“Funderburg, who has explored her own parents and background in her memoir ‘Pig Candy,’ here gathers pieces from writers about a trait they’ve inherited from a mother or father. Ann Patchett, Daniel Mendelsohn and Laura van den Berg, among others, meditate on how attributes both physical and spiritual tie us to and distance us from our elders.” — Bethanne Patrick, Washington Post
“Apple, Tree is an unflinching exploration of the complicated geography of families.

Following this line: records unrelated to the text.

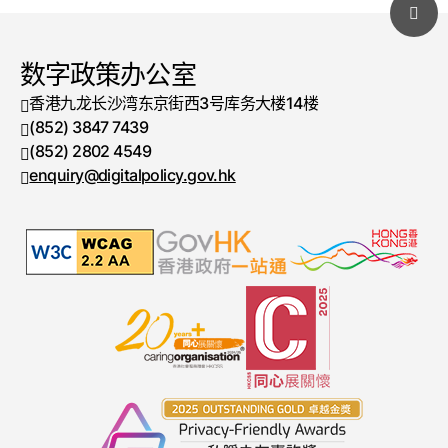
数字政策办公室
香港九龙长沙湾东京街西3号库务大楼14楼
(852) 3847 7439
电话号码
(852) 2802 4549
传真号码
enquiry@digitalpolicy.gov.hk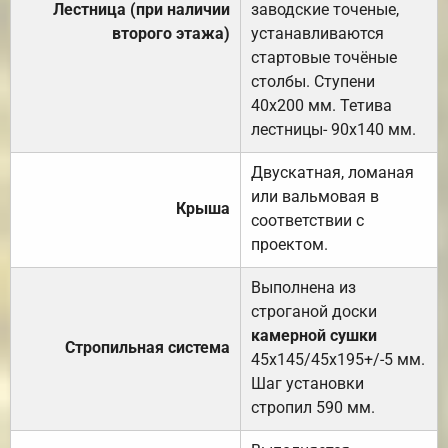
Лестница (при наличии
заводские точеные,
второго этажа)
устанавливаются
стартовые точёные
столбы. Ступени
40х200 мм. Тетива
лестницы- 90х140 мм.
Двускатная, ломаная
или вальмовая в
Крыша
соответствии с
проектом.
Выполнена из
строганой доски
камерной сушки
Стропильная система
45х145/45х195+/-5 мм.
Шаг установки
стропил 590 мм.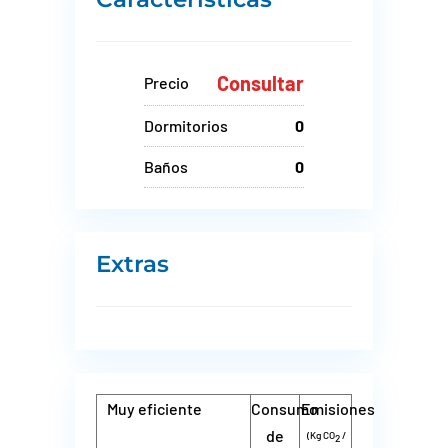
Consultar
Precio
Dormitorios
0
Baños
0
Extras
Muy eficiente
Consumo
Emisiones
de
(Kg CO
/
2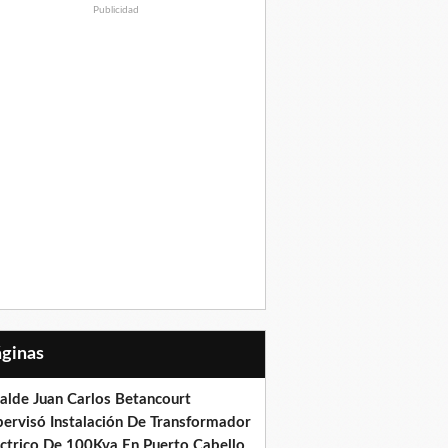
Publicidad
Páginas
calde Juan Carlos Betancourt
pervisó Instalación De Transformador
éctrico De 100Kva En Puerto Cabello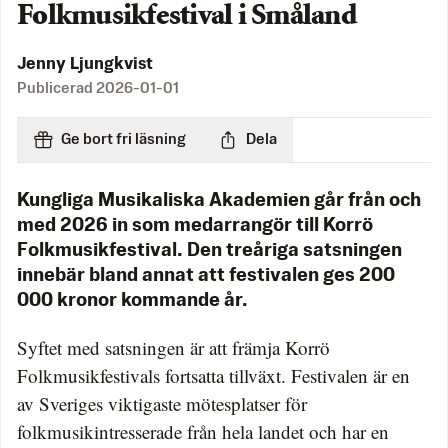
Folkmusikfestival i Småland
Jenny Ljungkvist
Publicerad
2026-01-01
Ge bort fri läsning
Dela
Kungliga Musikaliska Akademien går från och
med 2026 in som medarrangör till Korrö
Folkmusikfestival. Den treåriga satsningen
innebär bland annat att festivalen ges 200
000 kronor kommande år.
Syftet med satsningen är att främja Korrö
Folkmusikfestivals fortsatta tillväxt. Festivalen är en
av Sveriges viktigaste mötesplatser för
folkmusikintresserade från hela landet och har en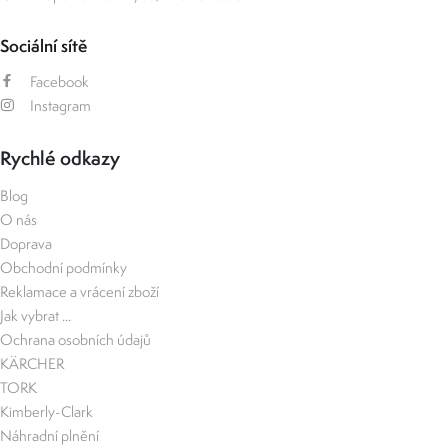
Sociální sítě
Facebook
Instagram
Rychlé odkazy
Blog
O nás
Doprava
Obchodní podmínky
Reklamace a vrácení zboží
Jak vybrat ...
Ochrana osobních údajů
KÄRCHER
TORK
Kimberly-Clark
Náhradní plnění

At once heartfelt and searching, these affecting stories remind us that parental likenesses once shunned can surprise, move, and reconnect us in unexpected ways.”—Andrea Barnet, author of Visionary Women: How Rachel Carson, Jane Jacobs, Jane Goodall, and Alice Waters Changed Our World
It happens to us all: we think we’ve settled into an identity, a self, and then out of nowhere and with great force, the traces of our parents appear to us, in us—in mirrors, in gestures, in reaction and reactivity, at weddings and funerals, and in troubled thoughts that crouch in dark corners of our minds.
In this masterful collection of new essays, the apple looks at the tree. Twenty-five writers deftly explore a trait they’ve inherited from a parent, reflecting on how it affects the lives they lead today—how it shifts their relationship to that parent (sometimes posthumously) and to their sense of self.
Edited and with an introduction by Lise Funderburg, Apple, Tree’s all-star lineup of writers brings eloquence, integrity, and humor to topics such as arrogance, obsession, psychics, grudges, table manners, loss, and laundry. Together, their pieces form a prismatic meditation on how we make fresh sense of ourselves and our parents when we see the pieces of them that live on in us.